Not the least of the problems of the big cold war, I thought, would come when the Elsies and the Mes tried to get back to where we could recognize each other again.
Nina Willette was collecting herself again. She was an intelligence officer, and she too had no doubt had ridiculous dreams of a chance like this. "Now then!" she said briskly to the pope of the Caodai. "Tell me what you were doing here."
He looked at her calmly. "I ask you to tell me," she wheedled. "Please. There is no use to keep a secret, is there?" She offered him a cigarette and smiled, woman-to-man.
"An admirable performance," commented Nguyen. "I do not smoke, but your interrogation is splendid."

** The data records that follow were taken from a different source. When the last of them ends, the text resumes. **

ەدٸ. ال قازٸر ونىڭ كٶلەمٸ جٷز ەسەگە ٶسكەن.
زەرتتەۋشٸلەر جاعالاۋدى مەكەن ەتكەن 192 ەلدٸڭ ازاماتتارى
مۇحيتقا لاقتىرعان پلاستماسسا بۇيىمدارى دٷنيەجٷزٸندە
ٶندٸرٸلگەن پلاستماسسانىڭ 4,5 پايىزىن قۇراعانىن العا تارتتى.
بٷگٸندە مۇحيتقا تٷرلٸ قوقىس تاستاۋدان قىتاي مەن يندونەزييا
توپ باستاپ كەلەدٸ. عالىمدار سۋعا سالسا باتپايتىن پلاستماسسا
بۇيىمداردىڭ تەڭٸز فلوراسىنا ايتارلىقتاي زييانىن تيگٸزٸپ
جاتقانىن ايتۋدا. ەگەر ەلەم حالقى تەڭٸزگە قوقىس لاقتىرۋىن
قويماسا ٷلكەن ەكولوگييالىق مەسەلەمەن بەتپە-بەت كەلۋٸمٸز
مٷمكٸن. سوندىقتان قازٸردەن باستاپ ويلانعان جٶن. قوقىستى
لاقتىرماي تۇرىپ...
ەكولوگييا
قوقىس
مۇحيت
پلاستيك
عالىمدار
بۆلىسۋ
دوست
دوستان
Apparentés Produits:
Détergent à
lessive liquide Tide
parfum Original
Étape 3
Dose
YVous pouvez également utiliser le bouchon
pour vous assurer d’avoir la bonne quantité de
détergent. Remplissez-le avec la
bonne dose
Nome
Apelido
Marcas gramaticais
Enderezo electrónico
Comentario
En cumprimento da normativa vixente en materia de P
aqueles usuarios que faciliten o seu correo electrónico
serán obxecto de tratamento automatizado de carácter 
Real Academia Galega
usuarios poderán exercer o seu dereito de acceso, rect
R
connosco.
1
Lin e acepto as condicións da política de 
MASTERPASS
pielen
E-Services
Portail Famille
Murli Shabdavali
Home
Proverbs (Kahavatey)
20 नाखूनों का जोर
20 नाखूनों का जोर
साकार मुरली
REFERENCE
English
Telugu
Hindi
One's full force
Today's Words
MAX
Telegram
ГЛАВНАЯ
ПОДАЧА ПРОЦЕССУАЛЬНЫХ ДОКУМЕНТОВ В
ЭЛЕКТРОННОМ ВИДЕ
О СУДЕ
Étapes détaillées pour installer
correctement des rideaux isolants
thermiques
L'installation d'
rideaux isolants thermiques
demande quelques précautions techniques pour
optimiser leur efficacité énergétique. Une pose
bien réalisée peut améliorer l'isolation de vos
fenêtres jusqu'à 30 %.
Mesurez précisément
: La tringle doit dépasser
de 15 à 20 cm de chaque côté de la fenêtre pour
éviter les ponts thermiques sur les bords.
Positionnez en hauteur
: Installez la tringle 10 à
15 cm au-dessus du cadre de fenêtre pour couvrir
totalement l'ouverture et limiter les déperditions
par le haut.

"Thank you. Why did you leave Cambodia for this lousy little island?" He shrugged. Nina smiled again. "Good," she said. "You stick to your principles. I don't suppose any of us will last twenty-four more hours, but we might as well go on with it, just as if it mattered whether you gave up information, or I obtained it. So I shall continue to ask questions, and you will answer only where it doesn't matter. Correct?"